Supporters believe relaxing the carry conceal laws will help prevent future shootings, while others fear it could lead to more violence.

“This is an advantage to people who suddenly pick up a stalker or other dangerous situation, they can carry until they can pick up a class,” Kevin Jamieson, Weston Missouri Shooter’s Alliance said.

“Do I think it would have a huge impact?” Kristy Baughman with the Rose Brooks Center asked. “I am not entirely sure about that. But what I know is any barrier we have to keep in place firearm out of the hands of an abuser, I want to keep it in place.”

Another new law says students caught fighting or bullying in school could face felony charges.

In the past, besides facing a suspension from the school, students caught fighting could be charged with a misdemeanor. The punishment for a misdemeanor is light compared to a felony charge because now, students caught fighting could face up to four years in prison.

The new law will only apply to students over the age of 17 and right now, it’s too early to tell if prosecutors will charge fighting students with felonies. But they at least now have that tool to protect students from bullies.

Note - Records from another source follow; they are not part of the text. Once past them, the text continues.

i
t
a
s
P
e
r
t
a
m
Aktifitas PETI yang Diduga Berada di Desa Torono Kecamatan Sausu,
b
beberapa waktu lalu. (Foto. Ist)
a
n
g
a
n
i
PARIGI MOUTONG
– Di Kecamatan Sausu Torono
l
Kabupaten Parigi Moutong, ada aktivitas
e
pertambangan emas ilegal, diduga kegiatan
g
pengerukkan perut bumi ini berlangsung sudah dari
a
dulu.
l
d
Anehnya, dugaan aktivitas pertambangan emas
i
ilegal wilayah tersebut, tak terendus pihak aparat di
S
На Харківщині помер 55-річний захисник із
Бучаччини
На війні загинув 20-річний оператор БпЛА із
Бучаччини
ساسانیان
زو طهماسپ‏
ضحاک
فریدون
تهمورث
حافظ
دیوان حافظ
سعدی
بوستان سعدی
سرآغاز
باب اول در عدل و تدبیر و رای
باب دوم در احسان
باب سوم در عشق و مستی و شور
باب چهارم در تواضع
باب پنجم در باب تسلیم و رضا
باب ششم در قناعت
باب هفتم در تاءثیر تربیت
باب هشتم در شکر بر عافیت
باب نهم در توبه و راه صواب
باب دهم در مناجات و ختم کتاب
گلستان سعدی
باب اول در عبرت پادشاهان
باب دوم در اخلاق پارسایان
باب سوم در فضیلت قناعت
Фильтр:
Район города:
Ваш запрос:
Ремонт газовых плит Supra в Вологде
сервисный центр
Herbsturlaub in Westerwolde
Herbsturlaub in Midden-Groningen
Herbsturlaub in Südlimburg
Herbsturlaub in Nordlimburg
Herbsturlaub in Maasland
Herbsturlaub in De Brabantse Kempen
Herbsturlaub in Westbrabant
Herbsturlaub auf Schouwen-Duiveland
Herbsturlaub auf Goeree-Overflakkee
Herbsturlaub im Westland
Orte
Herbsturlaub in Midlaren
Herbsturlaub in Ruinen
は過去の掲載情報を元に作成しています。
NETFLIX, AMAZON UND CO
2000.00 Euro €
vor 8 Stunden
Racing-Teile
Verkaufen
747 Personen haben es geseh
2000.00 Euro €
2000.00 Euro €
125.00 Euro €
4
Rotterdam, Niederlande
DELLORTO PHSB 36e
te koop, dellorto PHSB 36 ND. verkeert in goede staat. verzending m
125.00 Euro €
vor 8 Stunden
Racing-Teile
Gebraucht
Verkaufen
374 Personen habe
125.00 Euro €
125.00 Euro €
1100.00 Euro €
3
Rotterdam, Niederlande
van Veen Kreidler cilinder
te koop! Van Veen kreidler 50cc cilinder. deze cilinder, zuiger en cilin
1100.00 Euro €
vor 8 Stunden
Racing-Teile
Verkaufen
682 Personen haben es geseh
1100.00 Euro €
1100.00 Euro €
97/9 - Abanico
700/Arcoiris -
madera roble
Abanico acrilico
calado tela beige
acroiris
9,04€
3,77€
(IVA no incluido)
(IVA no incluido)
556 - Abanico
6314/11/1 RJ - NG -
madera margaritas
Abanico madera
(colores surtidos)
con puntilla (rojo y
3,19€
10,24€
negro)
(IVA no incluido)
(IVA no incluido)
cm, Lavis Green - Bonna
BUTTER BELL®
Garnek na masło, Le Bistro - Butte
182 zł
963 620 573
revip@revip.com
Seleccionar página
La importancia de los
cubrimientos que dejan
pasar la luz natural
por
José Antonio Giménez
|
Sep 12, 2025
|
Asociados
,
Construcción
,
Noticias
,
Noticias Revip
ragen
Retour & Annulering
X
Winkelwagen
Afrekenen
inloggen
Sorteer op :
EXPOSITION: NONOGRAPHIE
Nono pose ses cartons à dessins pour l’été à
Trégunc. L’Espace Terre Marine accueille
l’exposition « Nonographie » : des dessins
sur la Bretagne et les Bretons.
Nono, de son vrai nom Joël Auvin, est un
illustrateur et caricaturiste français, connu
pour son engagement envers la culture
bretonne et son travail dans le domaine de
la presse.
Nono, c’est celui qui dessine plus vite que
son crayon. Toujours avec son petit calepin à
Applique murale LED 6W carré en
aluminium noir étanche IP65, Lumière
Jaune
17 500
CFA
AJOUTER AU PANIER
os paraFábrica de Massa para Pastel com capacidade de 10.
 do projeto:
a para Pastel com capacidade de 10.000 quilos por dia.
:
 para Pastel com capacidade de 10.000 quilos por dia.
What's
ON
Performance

Also in 2017, if you’re caught with less than ten grams of marijuana and don’t have a prior criminal record, you can still get charged and pay a fine but you won’t have to serve any jail time. Possessing less than 10 grams of marijuana is a Class D misdemeanor so offenders would face a $500 fine, but no jail time. If you have a previous record, it jumps to a Class A misdemeanor. If you are caught with 10-to-35 grams of marijuana on you, it’s now a misdemeanor and not a felony. Lawmakers lessened the punishment on marijuana to free up jail space for more serious offenders.

**Editors note: A previous published version stated that, “You can now carry a small amount of marijuana with you. Those with no prior criminal record can carry up to ten grams of pot and not get in trouble with the law. ” That was not correct. Less than 10 grams is a Class D misdemeanor so offenders would face a $500 fine, but no jail time.